Presentación del soda farl
Un pan artesanal 100% irlandés
El Soda Farl (también llamado Soda Bread) debe su nombre al bicarbonato de sodio, un ingrediente esencial en la elaboración de este pan que permite que la masa leve (similar a la levadura). Generalmente, el Soda Farl se consume solo o con mantequilla fresca y mermelada. Pero también se puede combinar con otros ingredientes como pasas, nueces o huevos…
Elemento fundamental en la alimentación irlandesa, el Soda Bread no ha perdido popularidad desde su creación en 1840 (fecha en que se introdujo el bicarbonato de sodio en Irlanda).

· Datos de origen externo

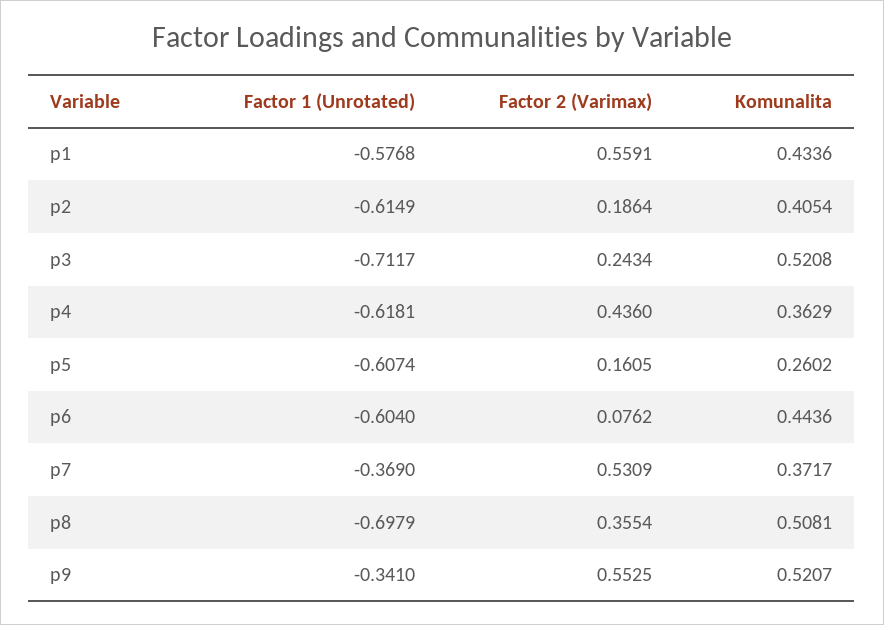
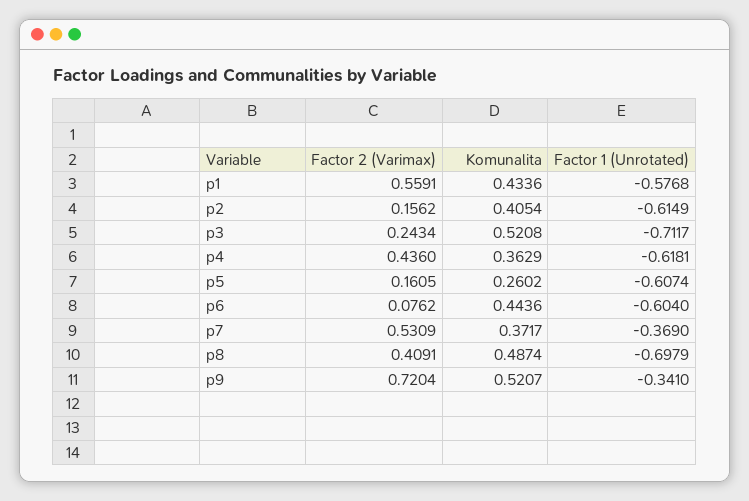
Factor 2 (Varimax), p2: 0.1864 -> 0.1562
Factor 2 (Varimax), p8: 0.3554 -> 0.4091
Komunalita, p8: 0.5081 -> 0.4874
Factor 2 (Varimax), p9: 0.5525 -> 0.7204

Muchas familias irlandesas aún lo disfrutan, apreciando su miga suave y densa y su sabor inconfundible… Hay que decir que el Soda Bread es uno de los panes más fáciles de preparar: requiere poco tiempo y no es necesario ser un experto panadero para lograrlo.
Receta: El soda farl
Ingredientes
- Cantidad de panes: 5
- Tiempo de preparación: 10 min
- Tiempo de cocción: 45/50 min
- 600 g de harina blanca o de trigo sarraceno (evita especialmente las harinas para pan)
- 480 ml de suero de leche (o leche normal)
- 2 cucharaditas de bicarbonato
- 1 1/2 cucharadita de sal
- 2 cucharadas de jugo de limón
- Opcional: 100 g de pasas
Preparación
- Vierte la harina, la sal y el bicarbonato de sodio en un bol y mezcla.
- Añade el suero de leche o, en su defecto, la leche y el limón. También puedes añadir opcionalmente las pasas.
- Amasa la mezcla durante 2 a 3 minutos como máximo hasta obtener una masa homogénea.
- Pasa la masa a una superficie enharinada y forma una o varias bolas al gusto que luego aplanarás.
- Corta en triángulos (Farl) y haz una cruz en la parte superior de cada triángulo con la punta de un cuchillo: esto permitirá que la masa leve durante la cocción. (Según creencias irlandesas, esta cruz también servía para alejar el mal)
- Solo queda cocinarlos a fuego muy bajo en una sartén ligeramente enharinada y aceitada.
- Si prefieres hornearlo, puedes meterlo al horno durante unos 45/50 minutos a 180 °C. Para comprobar que está bien cocido, inserta un cuchillo: si queda masa blanda en la hoja, el pan aún no está listo.
- Una vez cocido, deja enfriar el pan unos minutos y disfrútalo tibio, acompañado de una buena taza de té irlandés y un poco de mermelada. ¡Te conquistarás y te volverás adicto a este pequeño pan que tiene todo de grande!